In the Galatian province we learned that Easter people live into the freedom that is theirs in Christ. Freedom to love and to serve, “to become slaves to,” one another – not to the world around us and the fear it instills in us to keep us slave to it.
In Philippi we learned that Easter people put other’s interests ahead of their own, taking a genuine interest in one another, in the welfare and lives of others and the world in which they live.
In Rome we learned that Easter people engage “Empire”, in whatever form it manifests itself in the cultures around them by not conforming to its message of fear, but by being transformed through the renewal of their minds that they may discern the will of God.
In Colossae, we learned that Easter people share their faith. We teach it, we model it, we disciple others and send them into the world to share with even more who will listen. (We commissioned our Student Minister, Ellen Sherby, on that Sunday and sent her off to share what she learned here with others so they may come to know what we learned together.)
And just last week, in the bustling urban center of Corinth, we learned that Easter people live, love and worship together. We gathered as one for worship for the first time in over fourteen months, sixty-one Sundays, to re-unite with one another through our common faith as a community.
Our travels took us far away from where it all began. And this morning we’re back. For as our scripture tells us … Read Acts 2:1-12. The Word of the Lord. Thanks be to God.
What happened on that first day of Pentecost for all those who began gathering in Christ’s name is exactly what we have read about, preached about, and lived into this year already! With the Easter experience already ours, we find ourselves filled with the Holy Spirit that empowers us, like Jesus the Christ before us, to say “no” to this world, to our self-concerns and claims of control, to our fear of one another and our selfish ambitions, so that we might say “yes” to the sacrificial love incarnated in God’s anointed. Whoever else they are, they are us.
The story we have read again this morning is a story of how the truth of the community soon to be called the church came into being and how the first worldly disciples found their tongues to unashamedly proclaim the truth of God in Christ, not God in Caesar. And even if they couldn’t “define” the Spirit that Christ bestowed upon them any better than we can today, we all embrace some common affirmations:
- The Spirit of God gives life … new life for all. No one is excluded.
- The life-giving power and presence of the Spirit is a gift – unsolicited, undeserved, unexpected.
- To receive this Spirit and to live by it, is to live at odds with the world around us. But …
- Life in the Spirit is life as God intends. It is to know a peace that the world cannot give (John 14:27).
Our journey over the past seven weeks has taught us nothing if it hasn’t brought those messages home time and again.
Ours is not an exclusive or condemning message of apocalyptic doom. It is the most inclusive and affirming message of hope and love that ever was. God’s Spirit is poured out on all and all must begin to speak – in their own language, as the Spirit gives them ability – that the Kingdom of Heaven is among us! Get with it, people of God!

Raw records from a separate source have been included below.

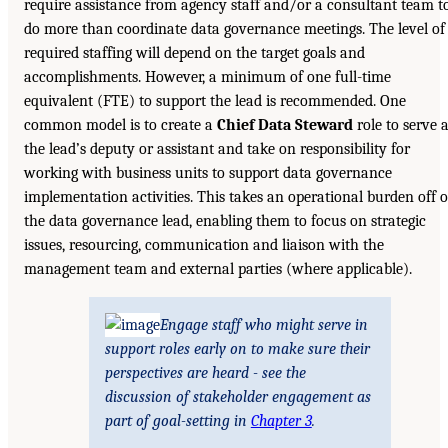
require assistance from agency staff and/or a consultant team t
do more than coordinate data governance meetings. The level of
required staffing will depend on the target goals and
accomplishments. However, a minimum of one full-time
equivalent (FTE) to support the lead is recommended. One
common model is to create a
Chief Data Steward
role to serve 
the lead’s deputy or assistant and take on responsibility for
working with business units to support data governance
implementation activities. This takes an operational burden off o
the data governance lead, enabling them to focus on strategic
issues, resourcing, communication and liaison with the
management team and external parties (where applicable).
Engage staff who might serve in
support roles early on to make sure their
perspectives are heard - see the
discussion of stakeholder engagement as
part of goal-setting in
Chapter 3
.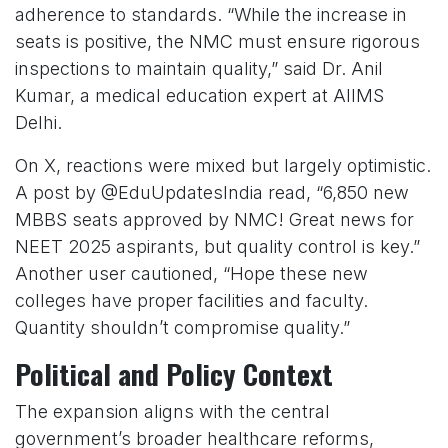
adherence to standards. “While the increase in
seats is positive, the NMC must ensure rigorous
inspections to maintain quality,” said Dr. Anil
Kumar, a medical education expert at AIIMS
Delhi.
On X, reactions were mixed but largely optimistic.
A post by @EduUpdatesIndia read, “6,850 new
MBBS seats approved by NMC! Great news for
NEET 2025 aspirants, but quality control is key.”
Another user cautioned, “Hope these new
colleges have proper facilities and faculty.
Quantity shouldn’t compromise quality.”
Political and Policy Context
The expansion aligns with the central
government’s broader healthcare reforms,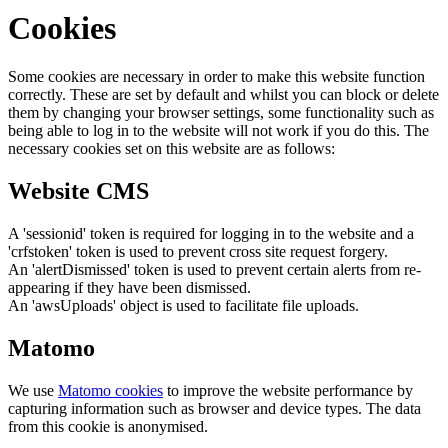
Cookies
Some cookies are necessary in order to make this website function
correctly. These are set by default and whilst you can block or delete
them by changing your browser settings, some functionality such as
being able to log in to the website will not work if you do this. The
necessary cookies set on this website are as follows:
Website CMS
A 'sessionid' token is required for logging in to the website and a
'crfstoken' token is used to prevent cross site request forgery.
An 'alertDismissed' token is used to prevent certain alerts from re-
appearing if they have been dismissed.
An 'awsUploads' object is used to facilitate file uploads.
Matomo
We use
Matomo cookies
to improve the website performance by
capturing information such as browser and device types. The data
from this cookie is anonymised.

That’s who we are as the church and individuals in it. We’re not finally here for ourselves to serve an institution. If we’ve realized nothing else since March 15, 2020, we must realize that “the church” is not first and foremost an institution or a building. We are a community, men and women, young and old, together in the world who have to share the promises of the Spirit, to live the life of Christ, and to offer the love of God.
What a challenge that we baptize two infants this morning, the latest incarnations of two families who, in all its messiness and in all its holiness, have made the church, and this one in particular, a part of their lives. The truth is we can’t get away from it. And even if we could, where would we go? This is who we are: One … gathered all together … Easter people … empowered by the Spirit … to the share the Love that can save the world.
May it be so even more fully this year. Amen.